There are people who believe that music can be found in everything, mostly in a figurative sense. Harmony, a word that’s primarily associated with music, can also be found in visual forms. There are also feelings and expressions that can almost come off as musical, while the world is also filled with beats, rhythms, and tones that are like the planet’s natural orchestra. And then there are those seemingly fantastic claims of plants making music of their own. While it isn’t as magical as it might sound, no pun intended, there is indeed a way to hear the invisible sounds that plants make, as demonstrated by this odd box that looks like a prop from a 50s sci-fi show.

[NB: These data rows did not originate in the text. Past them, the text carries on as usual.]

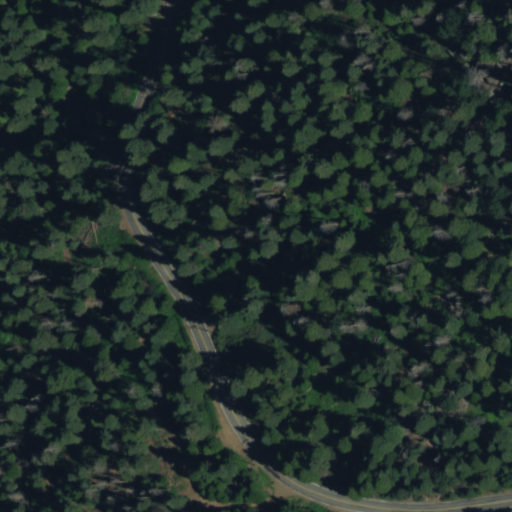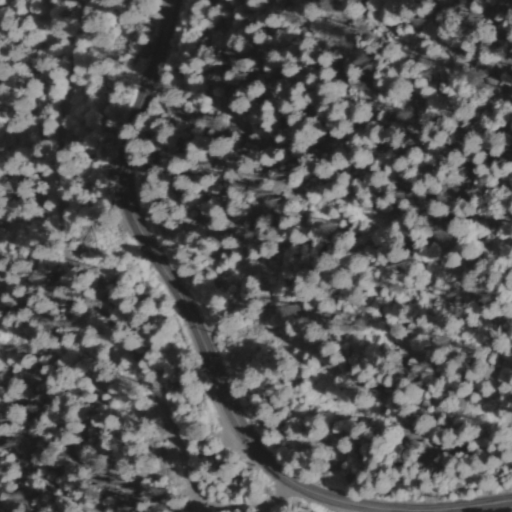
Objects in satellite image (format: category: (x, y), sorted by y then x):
road: (205, 355)
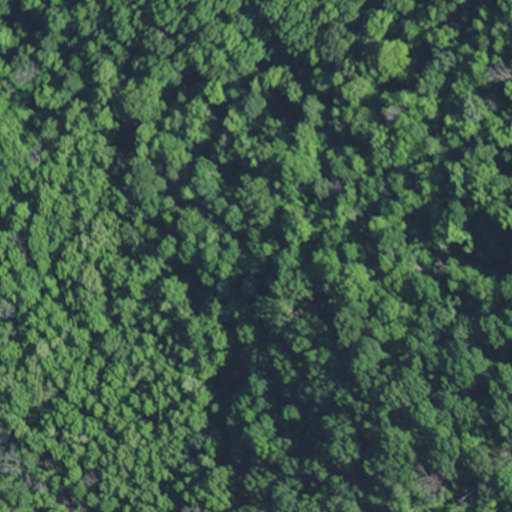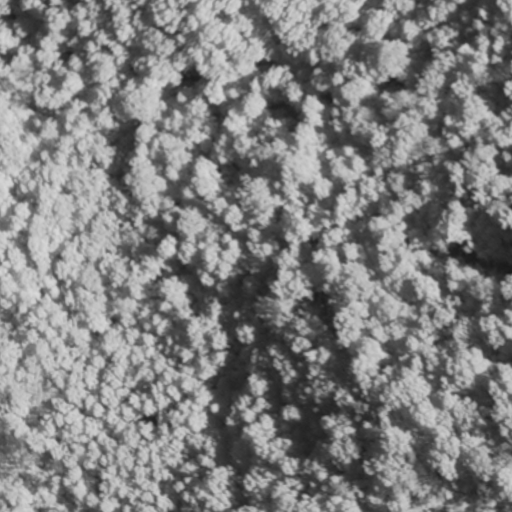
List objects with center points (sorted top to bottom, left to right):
road: (231, 390)
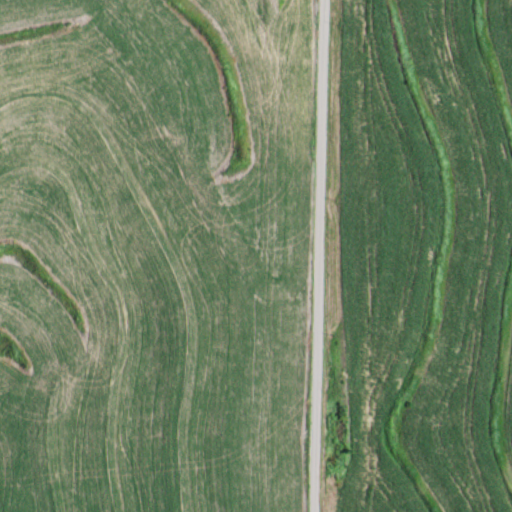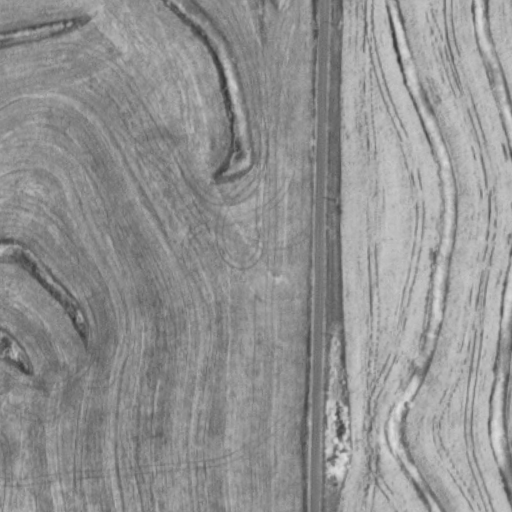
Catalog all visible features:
road: (319, 256)
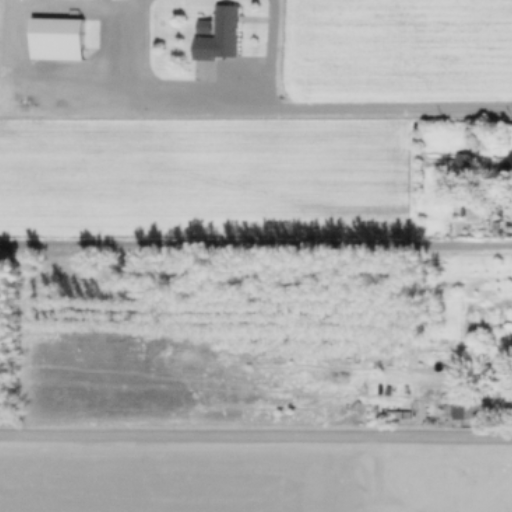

Plantwave is a rather curious concept that sometimes starts debates among scientists, musicians, and everyone in between. The idea of plants making music might sound like magical mumbo jumbo, but the reality is far simpler and actually less romantic than it would otherwise imply. In a nutshell, it involves biofeedback or gathering biodata from plants, converting electrical signals into beeps, waves, and tones that are configured by a controller. In a plant’s case, it uses the changes in electrical current passing through a plant, which can vary depending on how much water there is inside during its photosynthesis process.
Of course, none of these scientific details are actually visible or even audible to people, and all they will hear and believe is the plant suddenly making noises almost equivalent to music, or at least a very crude form of it. The design of this plant box, however, gives off a science experiment vibe with its knobs and switches, creating an image that is closer to reality than some mystical explanation of the plantwave phenomenon.
The biolab-like Desert Songs utilizes cacti because they have sparse and sporadic activities going inside. Different cactus species exhibit different behaviors, so you can have a variety of signals even within the same plant box. The truly random biofeedback that the plants emit is translated into MIDI signals that are then fed to a Korg NTS-1 synthesizer and “reinterpreted” by a Macrocosm effects device from Hologram Electronics. Topping it off is a MIDI visualizer made to look like a microscopic view of a plant’s chloroplasts, the cells responsible for photosynthesis.
The end result is no less mystifying than if the plants did magically produce music. The eerie waves and beeps emanating from the machine give the sound an almost otherworldly melody, quite befitting of a process most of us know very little of. While it won’t beat even amateur musicians, this audiovisual installation still creates an attention-grabbing and memorable experience, one that will surely spark the imagination of what could be taking place in the plant microcosm.